The bishop or the branch, district, or stake president usually gives us a blessing to help us perform our new calling. This is referred to as being set apart. When we are called to serve in the Church, we are not expected to do it alone. We can receive power, strength, and assistance from the Lord. He has told us that we may have His Spirit “by the prayer of faith” (D&C 42:14). We are also assured that if we are worthy, we shall “be taught from on high … and … endowed with power” to serve according to His will (D&C 43:16).
When Elder L. Tom Perry was called to the Quorum of the Twelve, he said: “When you live close to the gospel, the Lord is always there. I have proven it to be true that if I would do my homework, if I would study and be prepared, the Lord always ratified the direction I should take” (“News of the Church,” Ensign, May 1974, 121).

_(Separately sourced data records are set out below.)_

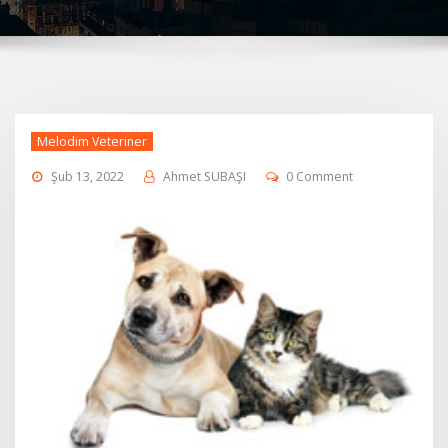
Melodim Veteriner
Şub 13, 2022
Ahmet SUBAŞI
0 Comment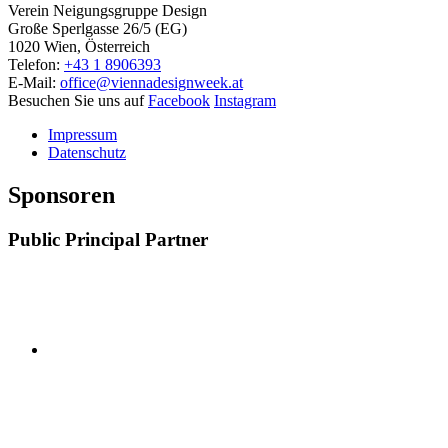
Verein Neigungsgruppe Design
Große Sperlgasse 26/5 (EG)
1020 Wien, Österreich
Telefon:
+43 1 8906393
E-Mail:
office@viennadesignweek.at
Besuchen Sie uns auf
Facebook
Instagram
Impressum
Datenschutz
Sponsoren
Public Principal Partner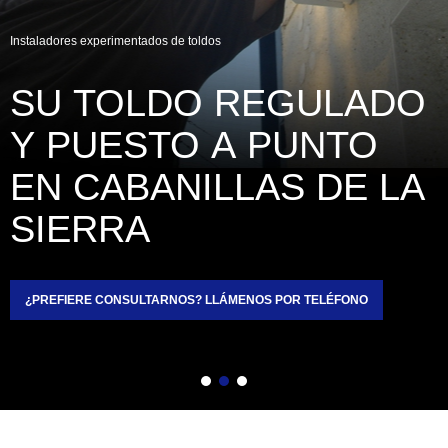
Instaladores experimentados de toldos
SU TOLDO REGULADO 
Y PUESTO A PUNTO 
EN CABANILLAS DE LA 
SIERRA
¿PREFIERE CONSULTARNOS? LLÁMENOS POR TELÉFONO
Atrás
Siguiente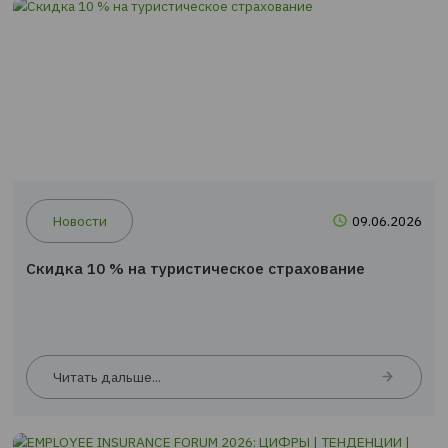
Пресс-центр
Новости
09.0
Скидка 10 % на туристическое страхование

Why is it important that you have the Spirit of the Lord to help you in your callings?
Branch, ward, district, and stake leaders and officers have also been called to help us accomplish our assignments. We should seek their help and listen to their counsel. We should attend meetings where they train, teach, and inspire us.

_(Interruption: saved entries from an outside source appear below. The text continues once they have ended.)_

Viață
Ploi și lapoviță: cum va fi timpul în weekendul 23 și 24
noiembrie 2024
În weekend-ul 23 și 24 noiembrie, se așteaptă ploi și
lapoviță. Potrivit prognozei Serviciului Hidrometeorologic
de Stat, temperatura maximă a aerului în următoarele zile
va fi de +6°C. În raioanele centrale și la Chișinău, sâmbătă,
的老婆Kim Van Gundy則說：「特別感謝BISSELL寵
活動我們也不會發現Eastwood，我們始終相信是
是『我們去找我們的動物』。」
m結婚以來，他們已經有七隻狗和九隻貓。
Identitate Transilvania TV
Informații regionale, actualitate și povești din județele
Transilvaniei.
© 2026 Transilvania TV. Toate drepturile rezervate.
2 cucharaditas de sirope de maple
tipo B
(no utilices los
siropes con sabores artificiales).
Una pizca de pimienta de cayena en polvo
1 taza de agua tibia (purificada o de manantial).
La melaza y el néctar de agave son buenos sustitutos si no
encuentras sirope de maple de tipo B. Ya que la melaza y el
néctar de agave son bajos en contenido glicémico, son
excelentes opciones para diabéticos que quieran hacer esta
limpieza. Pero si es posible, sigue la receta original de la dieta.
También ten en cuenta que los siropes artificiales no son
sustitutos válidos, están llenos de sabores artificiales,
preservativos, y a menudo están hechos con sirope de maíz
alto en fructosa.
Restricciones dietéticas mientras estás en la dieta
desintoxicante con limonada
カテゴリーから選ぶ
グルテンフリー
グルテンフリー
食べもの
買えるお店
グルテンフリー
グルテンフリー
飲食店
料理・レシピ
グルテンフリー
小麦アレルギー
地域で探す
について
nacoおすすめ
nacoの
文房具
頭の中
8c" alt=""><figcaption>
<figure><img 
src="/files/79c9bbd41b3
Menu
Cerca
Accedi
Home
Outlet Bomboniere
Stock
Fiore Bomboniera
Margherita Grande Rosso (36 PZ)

Who are some of the leaders from whom you have received help?
In addition to the scriptures, we have Church manuals and handbooks to instruct and guide us in our callings. The Church also publishes general conference talks given by the prophet and other General Authorities. The Church magazines carry these talks in printed form. In many areas the talks are also available by computer on the Internet. We should study and follow the instruction and counsel given in these inspired messages from our leaders.
How can you gain confidence in your callings by following the counsel of the General Authorities and using the authorized materials of the Church?
When we accept responsibility in the Lord’s Church, we become His stewards. This simply means that He has entrusted us to carry out particular responsibilities and that we are His agents to accomplish them. It also means that we are accountable to the Lord for the trust He has given us. Each of us is given a stewardship over that which we have been called to do.
Read Doctrine and Covenants 72:3–4. Who must report their stewardships to the Lord? What does the Lord promise those who are faithful in their stewardships or callings?
Read Doctrine and Covenants 107:99–100. Why is every calling in the Church important? Why should you do your very best when you serve in the Church?
Sister Belle S. Spafford, a former general president of the Relief Society, said: “The Lord’s call, ‘Follow me,’ comes to us in this day as truly as it came to his early disciples. … His work must go on. Its progress depends upon the strength we lend it. Needing our strengths, he is tolerant of our weaknesses. Each of us is called to a particular work because of some strength we possess. It is our responsibility to accept his calls, to grow in his service” (Women in Today’s World , 67).
We have many opportunities to serve the Lord in His Church, and should seek to fulfill our inspired stewardships in the manner that the Lord would have us fulfill them.
Remember that serving the Lord is a privilege. Remember also that the Lord inspires His leaders to call us to Church service. In fulfilling our callings we should seek for help from the Lord, our leaders, the scriptures, and authorized manuals. We should also be willing to accept full responsibility for our stewardships. Prepare a list of ways you can improve your stewardship in performing your present Church calling.